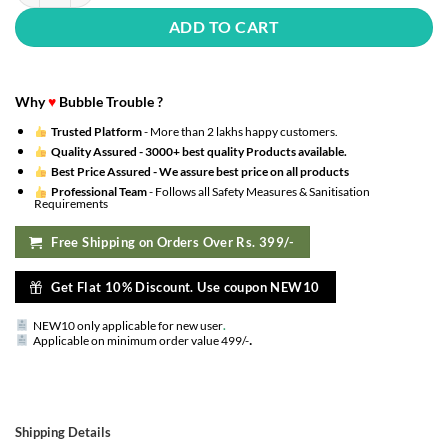
ADD TO CART
Why
♥
Bubble Trouble ?
Trusted Platform
- More than 2 lakhs happy customers.
Quality Assured -
3000+ best quality Products available.
Best Price Assured -
We assure best price on all products
Professional Team
- Follows all Safety Measures & Sanitisation
Requirements
Free Shipping on Orders Over Rs. 399/-
Get Flat 10% Discount. Use coupon NEW10
NEW10 only applicable for new user
.
.
Applicable on minimum order value 499/-
Shipping Details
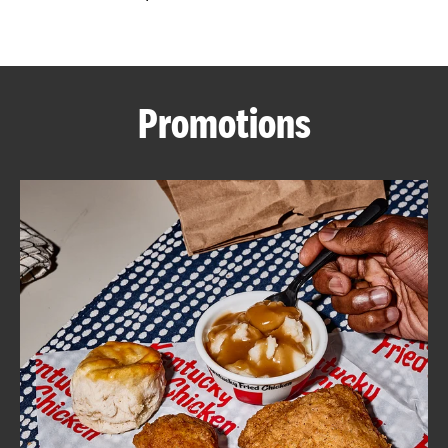
CAREERS
Promotions
ABOUT
FIND
A
KFC
MORE
CLICK TO EXPAND OR COLLAPSE C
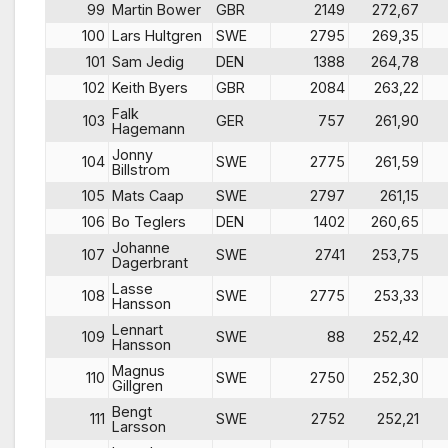
99
Martin Bower
GBR
2149
272,67
100
Lars Hultgren
SWE
2795
269,35
101
Sam Jedig
DEN
1388
264,78
102
Keith Byers
GBR
2084
263,22
Falk
103
GER
757
261,90
Hagemann
Jonny
104
SWE
2775
261,59
Billstrom
105
Mats Caap
SWE
2797
261,15
106
Bo Teglers
DEN
1402
260,65
Johanne
107
SWE
2741
253,75
Dagerbrant
Lasse
108
SWE
2775
253,33
Hansson
Lennart
109
SWE
88
252,42
Hansson
Magnus
110
SWE
2750
252,30
Gillgren
Bengt
111
SWE
2752
252,21
Larsson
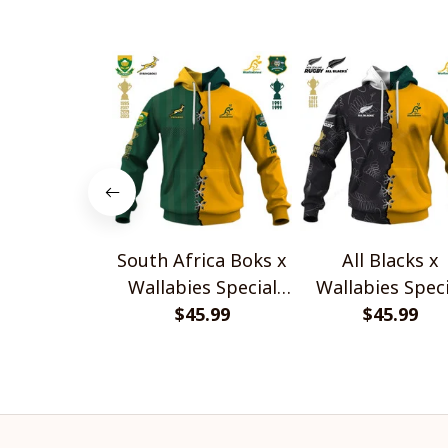
South Africa Boks x
All Blacks x
Wallabies Special
Wallabies Speci
$45.99
Shirts
$45.99
Shirts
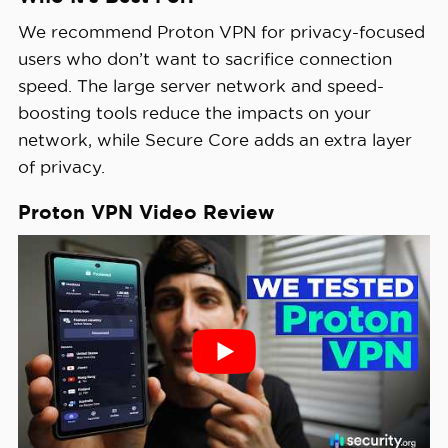
We recommend Proton VPN for privacy-focused
users who don’t want to sacrifice connection
speed. The large server network and speed-
boosting tools reduce the impacts on your
network, while Secure Core adds an extra layer
of privacy.
Proton VPN Video Review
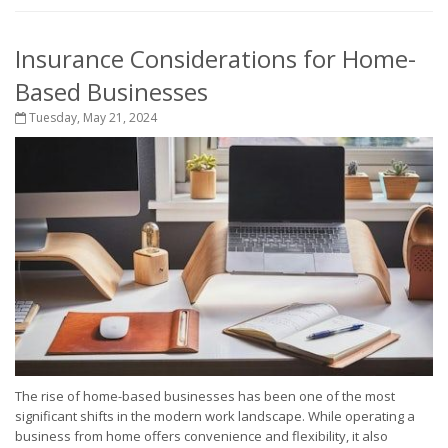
Insurance Considerations for Home-
Based Businesses
Tuesday, May 21, 2024
The rise of home-based businesses has been one of the most
significant shifts in the modern work landscape. While operating a
business from home offers convenience and flexibility, it also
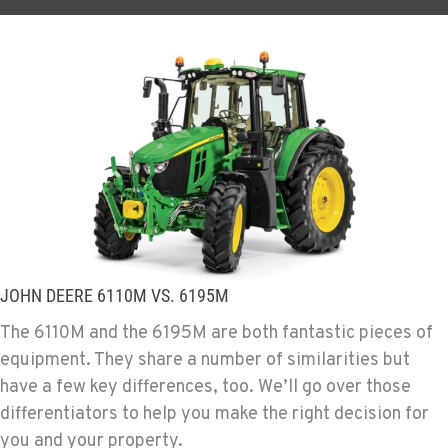
JOHN DEERE 6110M VS. 6195M
The 6110M and the 6195M are both fantastic pieces of
equipment. They share a number of similarities but
have a few key differences, too. We’ll go over those
differentiators to help you make the right decision for
you and your property.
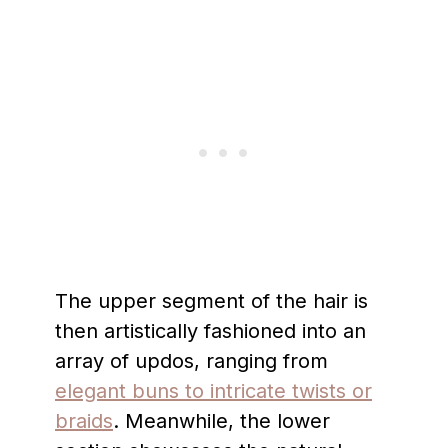
The upper segment of the hair is
then artistically fashioned into an
array of updos, ranging from
elegant buns to intricate twists or
braids
. Meanwhile, the lower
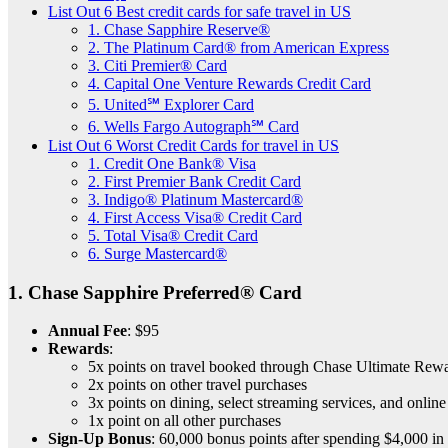
List Out 6 Best credit cards for safe travel in US
1. Chase Sapphire Reserve®
2. The Platinum Card® from American Express
3. Citi Premier® Card
4. Capital One Venture Rewards Credit Card
5. United℠ Explorer Card
6. Wells Fargo Autograph℠ Card
List Out 6 Worst Credit Cards for travel in US
1. Credit One Bank® Visa
2. First Premier Bank Credit Card
3. Indigo® Platinum Mastercard®
4. First Access Visa® Credit Card
5. Total Visa® Credit Card
6. Surge Mastercard®
1.
Chase Sapphire Preferred® Card
Annual Fee
: $95
Rewards
:
5x points on travel booked through Chase Ultimate Re
2x points on other travel purchases
3x points on dining, select streaming services, and onlin
1x point on all other purchases
Sign-Up Bonus
: 60,000 bonus points after spending $4,000 in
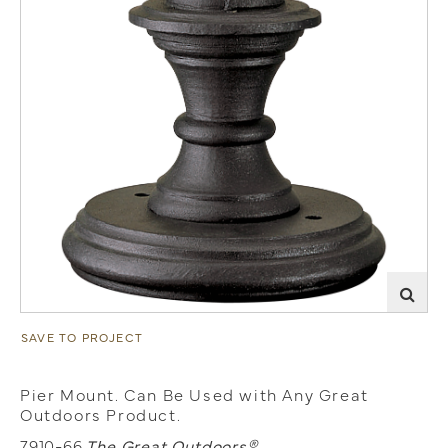
SAVE TO PROJECT
Pier Mount. Can Be Used with Any Great
Outdoors Product.
7910-66
The Great Outdoors®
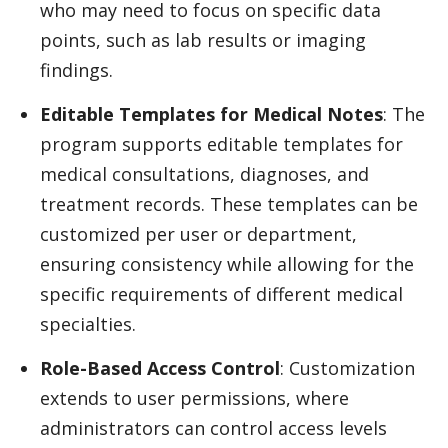
who may need to focus on specific data
points, such as lab results or imaging
findings.
Editable Templates for Medical Notes
: The
program supports editable templates for
medical consultations, diagnoses, and
treatment records. These templates can be
customized per user or department,
ensuring consistency while allowing for the
specific requirements of different medical
specialties.
Role-Based Access Control
: Customization
extends to user permissions, where
administrators can control access levels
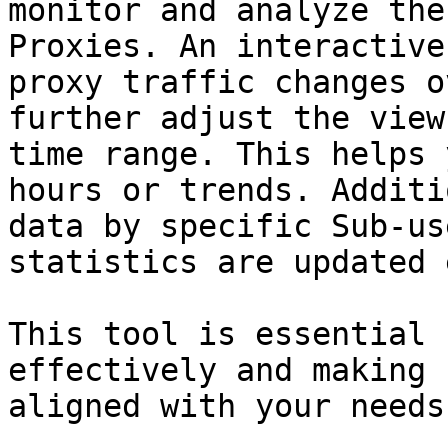
monitor and analyze the
Proxies. An interactive
proxy traffic changes o
further adjust the view
time range. This helps 
hours or trends. Additi
data by specific Sub-us
statistics are updated 
This tool is essential 
effectively and making 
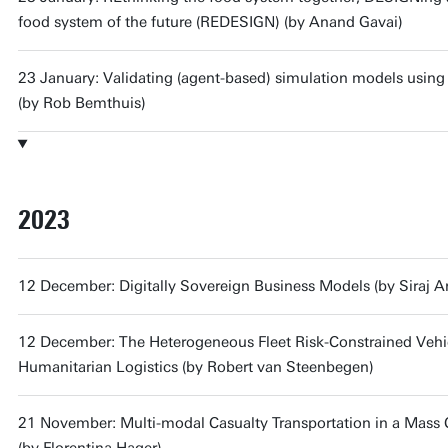
food system of the future (REDESIGN) (by Anand Gavai)
23 January: Validating (agent-based) simulation models usin
(by Rob Bemthuis)
2023
12 December: Digitally Sovereign Business Models (by Siraj 
12 December: The Heterogeneous Fleet Risk-Constrained Vehi
Humanitarian Logistics (by Robert van Steenbegen)
21 November: Multi-modal Casualty Transportation in a Mass C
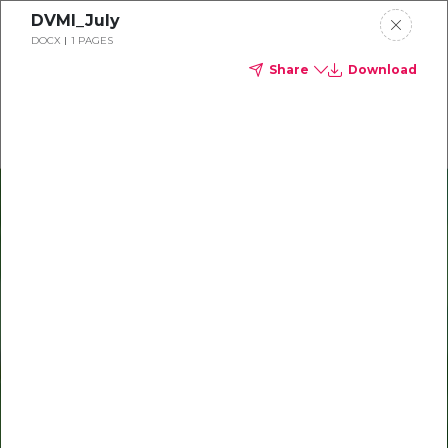
DVMI_July
Delta Dental of Ohio
DOCX
1 PAGES
Share
Download
Oral Health Bites
Download your monthly state-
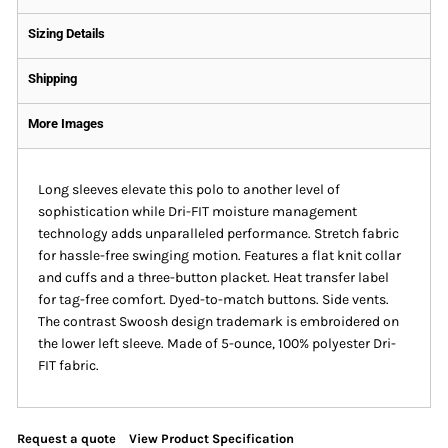
Sizing Details
Shipping
More Images
Long sleeves elevate this polo to another level of
sophistication while Dri-FIT moisture management
technology adds unparalleled performance. Stretch fabric
for hassle-free swinging motion. Features a flat knit collar
and cuffs and a three-button placket. Heat transfer label
for tag-free comfort. Dyed-to-match buttons. Side vents.
The contrast Swoosh design trademark is embroidered on
the lower left sleeve. Made of 5-ounce, 100% polyester Dri-
FIT fabric.
Request a quote
View Product Specification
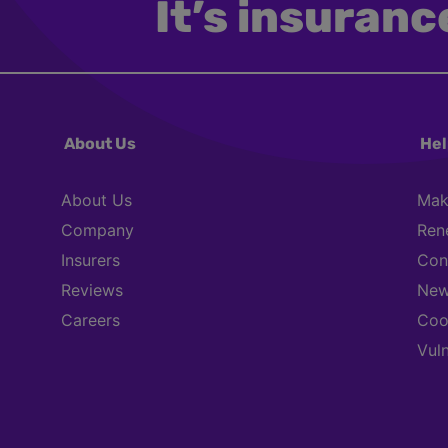
It’s insurance
About Us
Hel
About Us
Mak
Company
Ren
Insurers
Con
Reviews
New
Careers
Coo
Vul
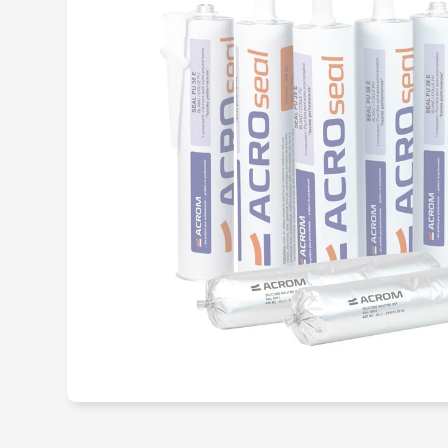
Structural me
adhesive
Hot-melt adh
Primary adhes
promoter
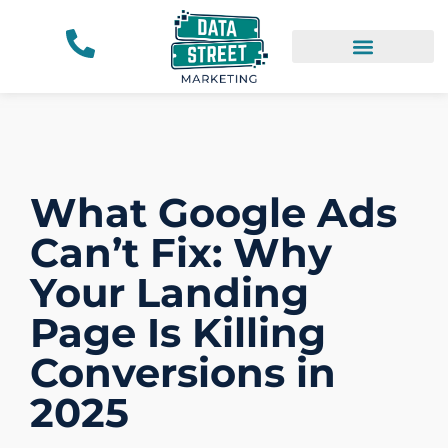
What Google Ads
Can’t Fix: Why
Your Landing
Page Is Killing
Conversions in
2025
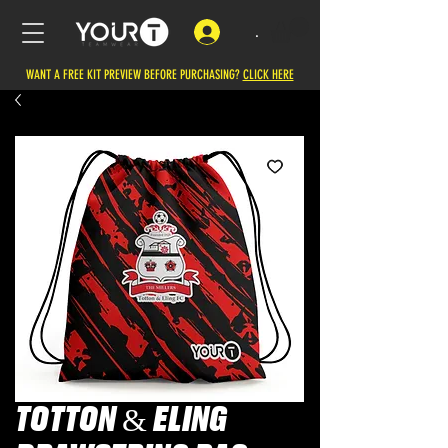
.
WANT A FREE KIT PREVIEW BEFORE PURCHASING?
CLICK HERE
TOTTON & ELING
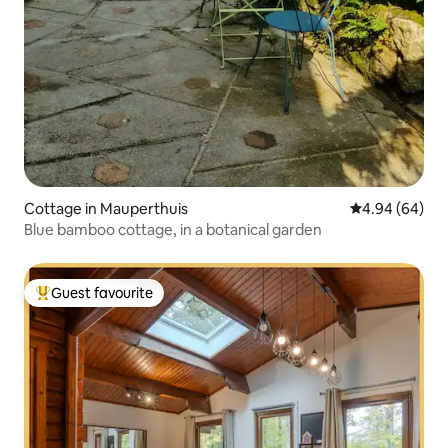
Cottage in Mauperthuis
4.94 out of 5 
4.94 (64)
Blue bamboo cottage, in a botanical garden
Guest favourite
Top guest favourite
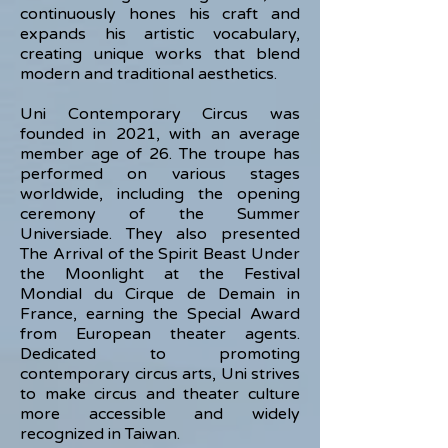
continuously hones his craft and
expands his artistic vocabulary,
creating unique works that blend
modern and traditional aesthetics.
Uni Contemporary Circus was
founded in 2021, with an average
member age of 26. The troupe has
performed on various stages
worldwide, including the opening
ceremony of the Summer
Universiade. They also presented
The Arrival of the Spirit Beast Under
the Moonlight at the Festival
Mondial du Cirque de Demain in
France, earning the Special Award
from European theater agents.
Dedicated to promoting
contemporary circus arts, Uni strives
to make circus and theater culture
more accessible and widely
recognized in Taiwan.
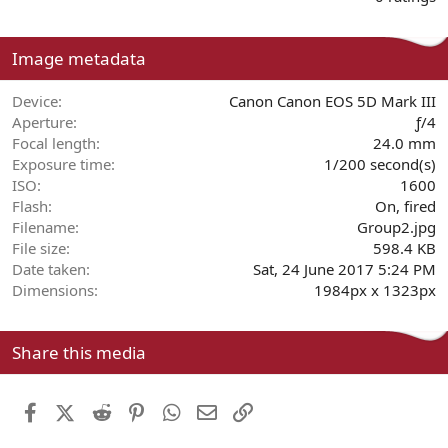
0
0
s
Image metadata
t
a
r
Device
Canon Canon EOS 5D Mark III
(
Aperture
ƒ/4
s
Focal length
24.0 mm
)
Exposure time
1/200 second(s)
ISO
1600
Flash
On, fired
Filename
Group2.jpg
File size
598.4 KB
Date taken
Sat, 24 June 2017 5:24 PM
Dimensions
1984px x 1323px
Share this media
Facebook
X (Twitter)
Reddit
Pinterest
WhatsApp
Email
Link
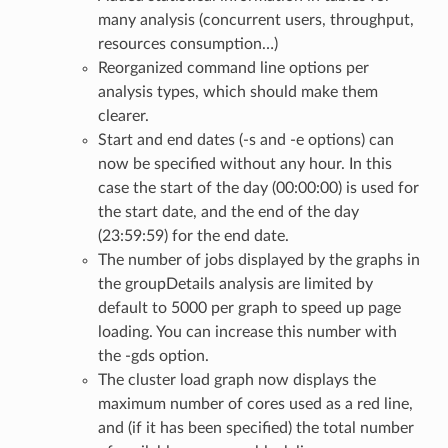
many analysis (concurrent users, throughput,
resources consumption…)
Reorganized command line options per
analysis types, which should make them
clearer.
Start and end dates (-s and -e options) can
now be specified without any hour. In this
case the start of the day (00:00:00) is used for
the start date, and the end of the day
(23:59:59) for the end date.
The number of jobs displayed by the graphs in
the groupDetails analysis are limited by
default to 5000 per graph to speed up page
loading. You can increase this number with
the -gds option.
The cluster load graph now displays the
maximum number of cores used as a red line,
and (if it has been specified) the total number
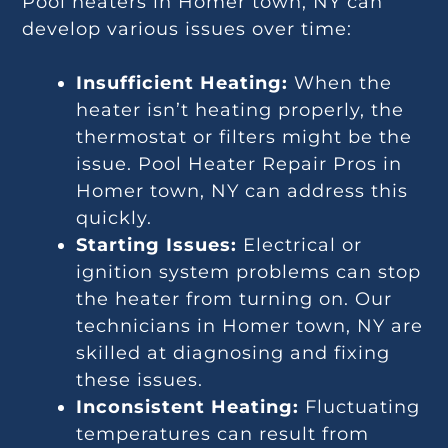
Pool heaters in Homer town, NY can
develop various issues over time:
Insufficient Heating:
When the
heater isn’t heating properly, the
thermostat or filters might be the
issue. Pool Heater Repair Pros in
Homer town, NY can address this
quickly.
Starting Issues:
Electrical or
ignition system problems can stop
the heater from turning on. Our
technicians in Homer town, NY are
skilled at diagnosing and fixing
these issues.
Inconsistent Heating:
Fluctuating
temperatures can result from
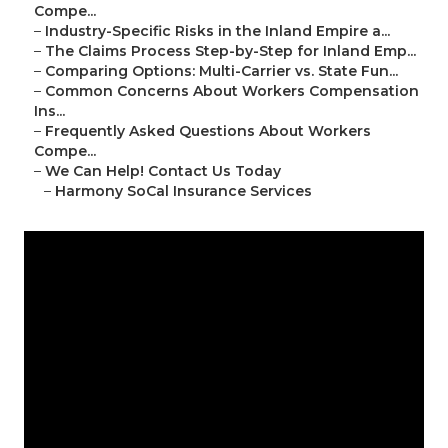
Compe...
–
Industry-Specific Risks in the Inland Empire a...
–
The Claims Process Step-by-Step for Inland Emp...
–
Comparing Options: Multi-Carrier vs. State Fun...
–
Common Concerns About Workers Compensation
Ins...
–
Frequently Asked Questions About Workers
Compe...
–
We Can Help! Contact Us Today
–
Harmony SoCal Insurance Services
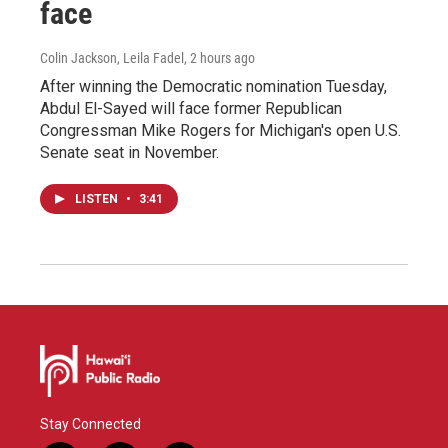
face
Colin Jackson, Leila Fadel
, 2 hours ago
After winning the Democratic nomination Tuesday,
Abdul El-Sayed will face former Republican
Congressman Mike Rogers for Michigan's open U.S.
Senate seat in November.
LISTEN
•
3:41
Stay Connected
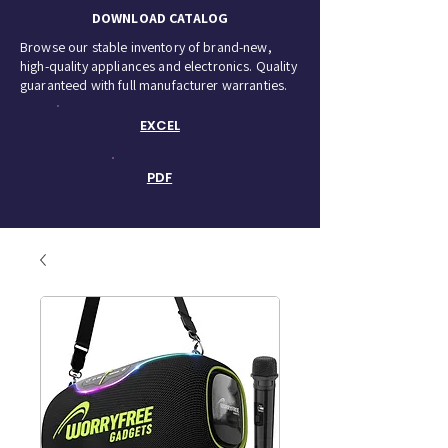
DOWNLOAD CATALOG
Browse our stable inventory of brand-new,
high-quality appliances and electronics. Quality
guaranteed with full manufacturer warranties.
EXCEL
PDF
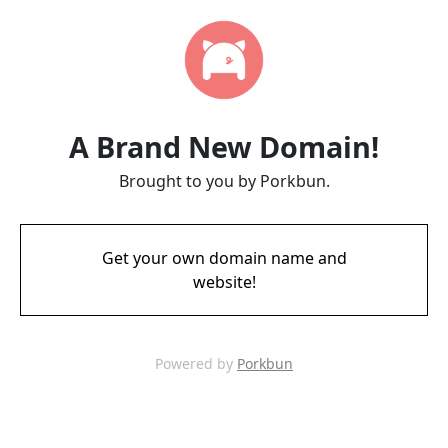
A Brand New Domain!
Brought to you by Porkbun.
Get your own domain name and
website!
Powered by
Porkbun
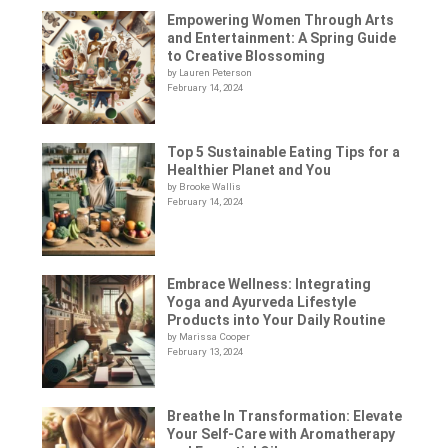
Empowering Women Through Arts
and Entertainment: A Spring Guide
to Creative Blossoming
by Lauren Peterson
February 14, 2024
Top 5 Sustainable Eating Tips for a
Healthier Planet and You
by Brooke Wallis
February 14, 2024
Embrace Wellness: Integrating
Yoga and Ayurveda Lifestyle
Products into Your Daily Routine
by Marissa Cooper
February 13, 2024
Breathe In Transformation: Elevate
Your Self-Care with Aromatherapy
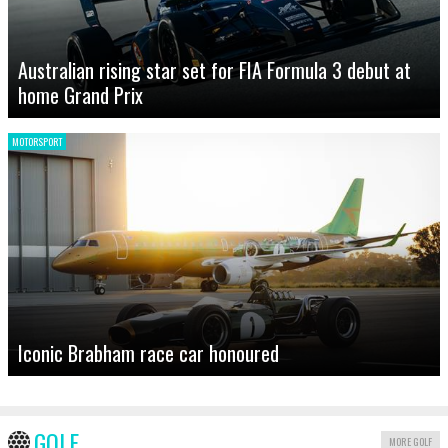
Australian rising star set for FIA Formula 3 debut at
home Grand Prix
MOTORSPORT
Iconic Brabham race car honoured
GOLF
MORE GOLF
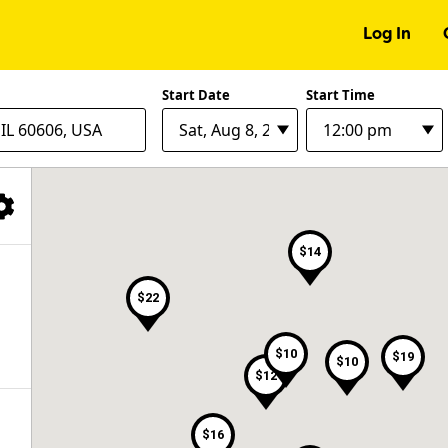
Log In
Start Date
Start Time
Filter Facilities
$14
$22
$10
$19
$10
$12
$16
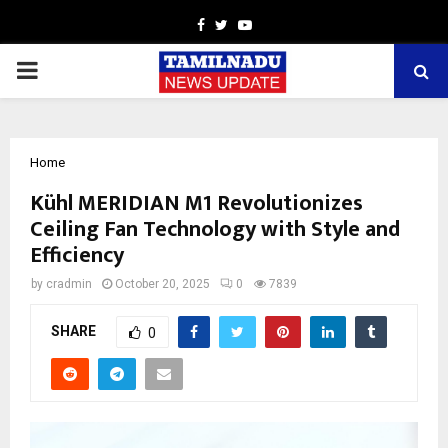
Facebook
Twitter
Youtube
PRIMARY
MENU
Home
Kühl MERIDIAN M1 Revolutionizes
Ceiling Fan Technology with Style and
Efficiency
by
cradmin
October 20, 2025
0
7839
SHARE
0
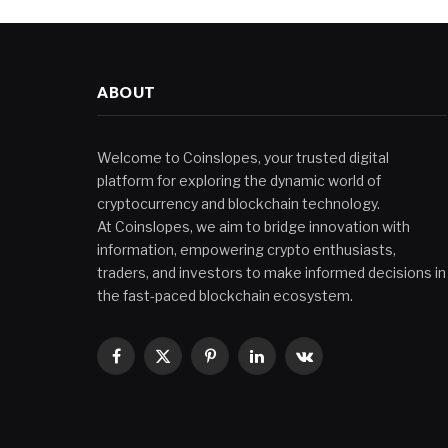
ABOUT
Welcome to Coinslopes, your trusted digital
platform for exploring the dynamic world of
cryptocurrency and blockchain technology.
At Coinslopes, we aim to bridge innovation with
information, empowering crypto enthusiasts,
traders, and investors to make informed decisions in
the fast-paced blockchain ecosystem.
Facebook
X
Pinterest
LinkedIn
VKontakte
(Twitter)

================

Find every line in the entries that contains the word "November" and copy each one. Case counts.

21 November: Multi-modal Casualty Transportation in a Mass C
Senate seat in November.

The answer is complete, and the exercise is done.